Dr Sean Sweeney with construction manager Scott Elwarth. Photo / Jason Oxenham
Dr Sean Sweeney with construction manager Scott Elwarth. Photo / Jason Oxenham

People will be able to walk under lower Queen St, the $1b almost-completed 40-level Commercial Bay development and into lower Albert St, a return distance of 600m that will take about 30 minutes, a statement said.

Space in the tunnels is confined. Access for those who use wheelchairs or mobility is limited. There will be no access for bikes, prams, pushchairs, scooters and skateboards.

Numbers will be restricted to 10,000. Entry will be by ticket, which will only be available on-line from November 6. Tickets will be free and restricted to six per person. Walking the tunnels will run between from 8 am until last entry at 5 pm.

There will be 10 entry sessions during the day. To keep people safe underground, each session will be restricted to 1000 people.


When tickets become available, people will need to nominate the time of their visit.

The tunnels are unsuitable for people with a fear of being in a confined space, and there are low levels of lighting underground, CRL said.

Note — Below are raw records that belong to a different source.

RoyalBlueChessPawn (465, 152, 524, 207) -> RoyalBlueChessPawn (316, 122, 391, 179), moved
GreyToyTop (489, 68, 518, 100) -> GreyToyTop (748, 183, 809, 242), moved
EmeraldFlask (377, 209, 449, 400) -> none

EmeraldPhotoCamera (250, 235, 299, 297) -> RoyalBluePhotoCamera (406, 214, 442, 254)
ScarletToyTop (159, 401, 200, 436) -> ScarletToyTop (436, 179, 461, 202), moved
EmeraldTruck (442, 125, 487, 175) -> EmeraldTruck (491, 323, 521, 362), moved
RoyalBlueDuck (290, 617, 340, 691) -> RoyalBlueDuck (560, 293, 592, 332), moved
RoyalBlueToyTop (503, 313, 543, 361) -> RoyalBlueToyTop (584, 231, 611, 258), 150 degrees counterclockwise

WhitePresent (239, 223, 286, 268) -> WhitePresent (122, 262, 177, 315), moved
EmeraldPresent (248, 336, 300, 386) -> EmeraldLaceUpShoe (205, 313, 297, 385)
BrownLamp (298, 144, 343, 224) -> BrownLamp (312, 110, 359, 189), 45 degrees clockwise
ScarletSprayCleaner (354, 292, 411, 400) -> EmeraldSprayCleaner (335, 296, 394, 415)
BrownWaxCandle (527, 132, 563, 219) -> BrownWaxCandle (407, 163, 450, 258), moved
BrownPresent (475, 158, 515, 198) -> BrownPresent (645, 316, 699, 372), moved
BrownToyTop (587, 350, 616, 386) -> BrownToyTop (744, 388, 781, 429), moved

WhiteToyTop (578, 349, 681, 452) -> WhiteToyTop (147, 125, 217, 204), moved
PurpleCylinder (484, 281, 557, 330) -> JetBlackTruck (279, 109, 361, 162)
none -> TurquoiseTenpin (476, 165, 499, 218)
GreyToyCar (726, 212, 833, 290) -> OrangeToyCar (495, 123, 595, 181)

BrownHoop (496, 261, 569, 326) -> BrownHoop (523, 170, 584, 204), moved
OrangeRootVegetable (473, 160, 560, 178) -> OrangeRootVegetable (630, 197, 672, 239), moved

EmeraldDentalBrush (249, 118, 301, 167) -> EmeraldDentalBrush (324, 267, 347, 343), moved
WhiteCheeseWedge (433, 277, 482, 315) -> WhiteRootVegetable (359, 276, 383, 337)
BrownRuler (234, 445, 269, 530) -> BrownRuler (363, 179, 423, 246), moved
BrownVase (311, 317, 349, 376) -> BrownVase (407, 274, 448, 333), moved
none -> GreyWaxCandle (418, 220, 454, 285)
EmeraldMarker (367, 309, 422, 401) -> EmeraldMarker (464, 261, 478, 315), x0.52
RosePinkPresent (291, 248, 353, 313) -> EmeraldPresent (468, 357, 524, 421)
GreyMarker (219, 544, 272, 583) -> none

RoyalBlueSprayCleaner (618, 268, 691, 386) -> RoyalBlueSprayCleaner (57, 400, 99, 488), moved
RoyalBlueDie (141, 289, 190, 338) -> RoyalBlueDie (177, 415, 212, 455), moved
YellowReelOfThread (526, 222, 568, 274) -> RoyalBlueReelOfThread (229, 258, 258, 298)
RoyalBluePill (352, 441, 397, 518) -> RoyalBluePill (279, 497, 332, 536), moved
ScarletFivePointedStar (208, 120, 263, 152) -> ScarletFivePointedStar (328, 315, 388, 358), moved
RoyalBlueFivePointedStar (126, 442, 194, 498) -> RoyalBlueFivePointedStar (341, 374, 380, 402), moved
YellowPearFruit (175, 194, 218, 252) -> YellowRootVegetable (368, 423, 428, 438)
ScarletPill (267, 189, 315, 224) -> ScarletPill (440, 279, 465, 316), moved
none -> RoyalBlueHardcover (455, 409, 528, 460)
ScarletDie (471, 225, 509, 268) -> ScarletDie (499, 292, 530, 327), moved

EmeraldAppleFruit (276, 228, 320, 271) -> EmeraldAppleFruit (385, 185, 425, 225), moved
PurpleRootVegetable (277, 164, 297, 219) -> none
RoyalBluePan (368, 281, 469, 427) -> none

Wear sensible, flat shoes.

Entry and exit from the tunnels will be via the Britomart station and the day will be supported by Auckland Transport, KiwiRail, and rail-operator TransDev.

Details are still being finalised and people will be told of the full programme and how to get their online tickets soon, CRL said.

"Our priority is to keep everyone safe in confined spaces underground and to make sure they go home with an experience that they'll remember for the rest of their lives," Sweeney said.

Open days at the 2.4km Waterview Connection twin-tunnel motorway project drew tens of thousands of people. In 2017 just before it opened, around 42,000 people booked an open day visit.

Waterview's open day was extremely popular. Photo / Natalie Slade
Waterview's open day was extremely popular. Photo / Natalie Slade

Last week, CRL signalled the first open day on social media. The project is not due to be finished until 2024.

CRL asked people how keen they would be. "Me!" wrote an enthusiastic Auckland councillor Cathy Casey.

People remembered the Victoria Park motorway tunnel project and its open day, including a sit-down black-tie dinner before the cars flowed.

Families expressed enthusiasm to see inside CRL, one vowing to travel from Wellington on the Northern Explorer train to go underground.

"Great idea but you will need to allow plenty of opportunity and allocated ticketing, as there will be huge interest, as gauged by the Waterview tunnel experience," said one follower, encouraging the business to avoid disappointing those interested.

Others asked for money to be charged, saying that could support charities. "This is a once-in-a-lifetime experience," said another follower.